Friday, December 22, 2017

Finding A Purpose

I gave up on myself over these past 7 months, and I know it has a lot to do with losing my father. I’ve just had this blanket of overwhelming numbness –still waiting to see if it ever truly goes away. And I’ve realized how short life can be and whether or not the things I chase after are really worth it. I still don’t know if any of this will be worth it, or if I’ll even be successful at this, but I just know that I need to keep going. There’s still a spark of hope in me that says I can do this, and if I just stick it out long enough I’ll start to find myself again.

Along with finding myself, I wanted to find the focus point or central idea that really drives my fashion brand–I needed to reflect on everything I’ve done and get back to the foundation of my clothing line. I’ve been trying to figure out what type of brand AVCD really is and what voice I want it to have. 

Recently I’ve been reading and watching documentaries about fair trade, sustainable fashion and fast fashion.  I started AVCD by making designs out of recycled clothing, and that’s what I want to get back to. I want to center this fashion brand around the ideologies of sustainable/eco-friendly fashion. I want to build a brand that influences customers to support eco-friendly fabrics and gives them insight on the unethical conditions surrounding our clothing industry.

I want AVCD to be more than just designing clothes. Of course that’s the fun part of fashion design, but there’s so much more when you dig deeper.  I’m analytical in nature so the more I educated myself on the fashion industry the more motivation it gave me to design with a purpose and to support a cause.  I’m really going to do my best to stay true to that going forward.  











Friday, May 12, 2017

Rebranded

I’ve been doing some thinking about the name of my fashion brand, and although I love AV Clothing Designs, I think AVCD sounds better. I shortened the name to just the acronym, but I’ve also added fashion at the end so people will still know what I’m all about. So buh bye AV Clothing Designs….and hello to AVCD Fashion. Has a nice ring to it don’t ya think?!

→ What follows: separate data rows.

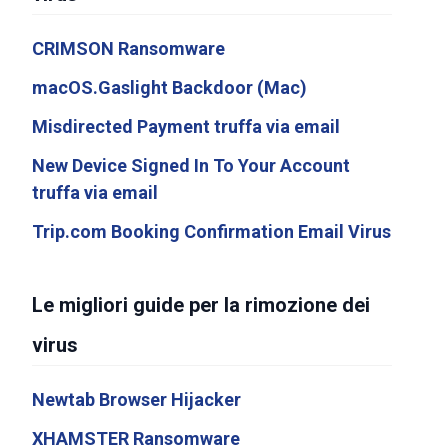
CRIMSON Ransomware
macOS.Gaslight Backdoor (Mac)
Misdirected Payment truffa via email
New Device Signed In To Your Account
truffa via email
Trip.com Booking Confirmation Email Virus
Le migliori guide per la rimozione dei
virus
Newtab Browser Hijacker
XHAMSTER Ransomware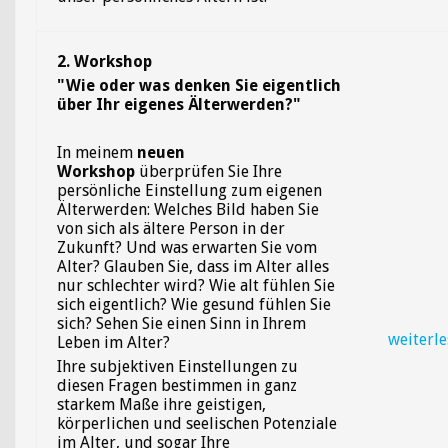
2. Workshop
"Wie oder was denken
Sie
eigentlich
über Ihr eigenes Älterwerden?"
In meinem
neuen
Workshop
überprüfen Sie Ihre
persönliche Einstellung zum eigenen
Älterwerden: Welches Bild haben Sie
von sich als ältere Person in der
Zukunft? Und was erwarten Sie vom
Alter? Glauben Sie, dass im Alter alles
nur schlechter wird? Wie alt fühlen Sie
sich eigentlich? Wie gesund fühlen Sie
sich? Sehen Sie einen Sinn in Ihrem
weiterl
Leben im Alter?
Ihre subjektiven Einstellungen zu
diesen Fragen bestimmen in ganz
starkem Maße ihre geistigen,
körperlichen und seelischen Potenziale
im Alter, und sogar Ihre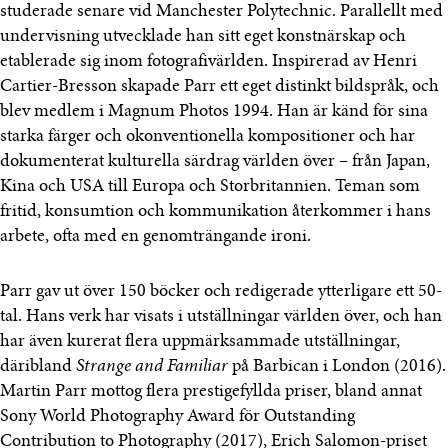
studerade senare vid Manchester Polytechnic. Parallellt med
undervisning utvecklade han sitt eget konstnärskap och
etablerade sig inom fotografivärlden. Inspirerad av Henri
Cartier-Bresson skapade Parr ett eget distinkt bildspråk, och
blev medlem i Magnum Photos 1994. Han är känd för sina
starka färger och okonventionella kompositioner och har
dokumenterat kulturella särdrag världen över – från Japan,
Kina och USA till Europa och Storbritannien. Teman som
fritid, konsumtion och kommunikation återkommer i hans
arbete, ofta med en genomträngande ironi.
Parr gav ut över 150 böcker och redigerade ytterligare ett 50-
tal. Hans verk har visats i utställningar världen över, och han
har även kurerat flera uppmärksammade utställningar,
däribland
Strange and Familiar
på Barbican i London (2016).
Martin Parr mottog flera prestigefyllda priser, bland annat
Sony World Photography Award för Outstanding
Contribution to Photography (2017), Erich Salomon-priset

So what else is new with AVCD…

Well, I’ve updated my website so it now features all of my latest designs including some clutches, purses, and tote bags! I’m also in the process of putting together style videos for each piece of clothing I sell. It’s gonna be lot of work, but I really want to add these style videos to my designs. I want to be able to visibly show my customers the different ways they can wear my clothing.

My next big dream to chase down is to buy a truck and flip it into a fashion mobile! No one else in the city is doing this, and I really think I can differentiate myself with this idea. I want to take it all over Iowa, the Midwest, and eventually on a cross country fashion road trip. Sounds so fun…I just have to do it! That too will be a ton of work, but I’m always up for a good challenge.

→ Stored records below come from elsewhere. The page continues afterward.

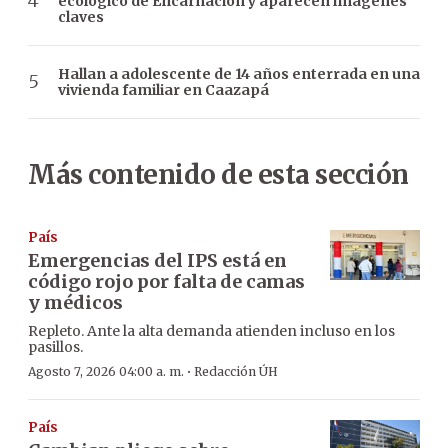
ecológico de Encarnación y aparecen imágenes
claves
Hallan a adolescente de 14 años enterrada en una
vivienda familiar en Caazapá
Más contenido de esta sección
País
Emergencias del IPS está en
código rojo por falta de camas
y médicos
Repleto. Ante la alta demanda atienden incluso en los
pasillos.
·
Agosto 7, 2026 04:00 a. m.
Redacción ÚH
País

I’m also keeping myself busy with a few other side projects. I’m working on a short documentary that I’m filming and producing here in DSM. It’s another project I’m passionate about so I’m hoping it turns out well. I’m also teaming up with a few friends for a new podcast we’re working on, and I’ve also got one I produce with my sisters in our spare time. That one is called Comrade of Dames – you should definitely check that one out.


So that’s my life as of lately. Project after project, but it’s the love of my life.  Staying busy and staying creative!!

XOXO

AV 




Tuesday, April 25, 2017

Now What?

So what’s next? What do I do now? Two of the biggest questions I’m always asking myself when it comes to my fashion brand. As someone who is always trying to keep the momentum going, it can get frustrating when I don’t know how to answer those questions. And lately, I feel like it’s taking me longer to find the answers.

I think a lot of artists get into these ruts where they just don’t know which direction to take next. You start to feel lost in the one thing you’re always obsessing over – your art. It’s hard to explain, but if you’re an artist you’ll understand. The craft you attach your life’s dream to becomes this appendage and you really don’t know who you are without it. Who am I if I’m not designing clothes? I have no idea.  And when you no longer know what to do with that, life can get pretty dark.

I’ve taken a backseat to fashion shows this year because I really wanted to focus on my next plan of action. I really want to open a store, but I hate the idea of adding more debt to the debt I already own.  I’m trying to think of alternative ideas to this – one I’ve been thinking about a lot is a fashion truck. I would love to purchase a used bread truck or old UPS truck and revamp it into my own mobile fashion boutique. I already have the inventory, and if I owned the truck, the only other expenses would be insurance, city permits, gas, and the interior design. It would still be cheaper than renting a property in the city. I need to do something...I need something that pushes me and makes me want to achieve more. 

If I got my truck, I'd hit the road in the summer and plan a whole cross country adventure. I'd like to team up with boutiques along the way and make a whole promotional endeavor out of it. It would be my ultimate dream - Fashion +Travel.  Sounds like a lot of work, but that just may be what I need right now. A big project that makes me take a risk, but has great potential with big rewards.